As an Adult Child of an Alcoholic (ACA), I’ve spent the last few years recovering from the neglect and trauma of my own childhood, unaware of how far addiction can reach beyond the bottle. I’d been unfamiliar with Dr. Maté’s work until a friend suggested I check him out.
Dr. Maté, a distinguished figure in the addiction world, is a Canadian physician and author of the best seller In the Realm of Hungry Ghosts. Specializing in the relationship between childhood trauma and addiction, he’s worked with what he calls middle-class addictions, as well as hard-core drug addicts of inner-city Vancouver. A charismatic speaker, Dr. Maté also gained popularity by speaking openly about his own addictive tendencies.
He believes what happens in the first four years of life has a profound effect on how we’re going to be for the rest of our lives. Adverse Childhood Experiences (ACE) and unmet emotional needs are highly correlated with addiction and dysfunction. But he also points out that while those early experiences are highly influential, “They’re not written in stone—they can be reversed.”
Dr. Maté’s direct, insightful work distills addiction down to its root causes and can help anyone in recovery for addiction, ACA issues, or dysfunctional childhoods.
Here are 13 of the best quotes I’ve ever read that perfectly explain the relationship between childhood trauma and addiction:
“It is impossible to understand addiction without asking what relief the addict finds, or hopes to find, in the drug or the addictive behaviour.”
“The attempt to escape from pain is what creates more pain.”
“Being cut off from our own natural self-compassion is one of the greatest impairments we can suffer. Along with our ability to feel our own pain go our best hopes for healing, dignity, and love.”
“The difference between passion and addiction is that between a divine spark and a flame that incinerates.”
“Not why the addiction, but why the pain.”
“At the core of every addiction is an emptiness based in abject fear. The addict dreads and abhors the present moment; she bends feverishly only toward the next time, the moment when her brain, infused with her drug of choice, will briefly experience itself as liberated from the burden of the past and the fear of the future—the two elements that make the present intolerable.”

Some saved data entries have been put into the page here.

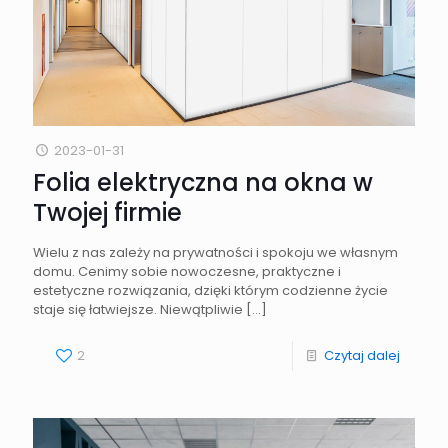
2023-01-31
Folia elektryczna na okna w
Twojej firmie
Wielu z nas zależy na prywatności i spokoju we własnym
domu. Cenimy sobie nowoczesne, praktyczne i
estetyczne rozwiązania, dzięki którym codzienne życie
staje się łatwiejsze. Niewątpliwie
[…]
2
Czytaj dalej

“Not all addictions are rooted in abuse or trauma, but I do believe they can all be traced to painful experience. A hurt is at the centre of all addictive behaviours. It is present in the gambler, the Internet addict, the compulsive shopper, and the workaholic. The wound may not be as deep and the ache not as excruciating, and it may even be entirely hidden—but it’s there.”
“What seems like a reaction to some present circumstance is, in fact, a reliving of past emotional experience.”
“The greatest damage done by neglect, trauma or emotional loss is not the immediate pain they inflict but the long-term distortions they induce in the way a developing child will continue to interpret the world and her situation in it. All too often these ill-conditioned implicit beliefs become self-fulfilling prophecies in our lives.”
“Unwittingly, we write the story of our future from narratives based on the past. Mindful awareness can bring into consciousness those hidden, past-based perspectives so that they no longer frame our worldview.”
“Vulnerability is our susceptibility to be wounded. This fragility is part of our nature and cannot be escaped. The best the brain can do is to shut down conscious awareness of it when pain becomes so vast or unbearable that it threatens to overwhelm our capacity to function.”
“The automatic repression of painful emotion is a helpless child’s prime defence mechanism and can enable the child to endure trauma that would otherwise be catastrophic. The unfortunate consequence is a wholesale dulling of emotional awareness.”
“What seems nonadaptive and self-harming in the present was, at some point in our lives, an adaptation to help us endure what we then had to go through. If people are addicted to self-soothing behaviours, it’s only because in their formative years they did not receive the soothing they needed.”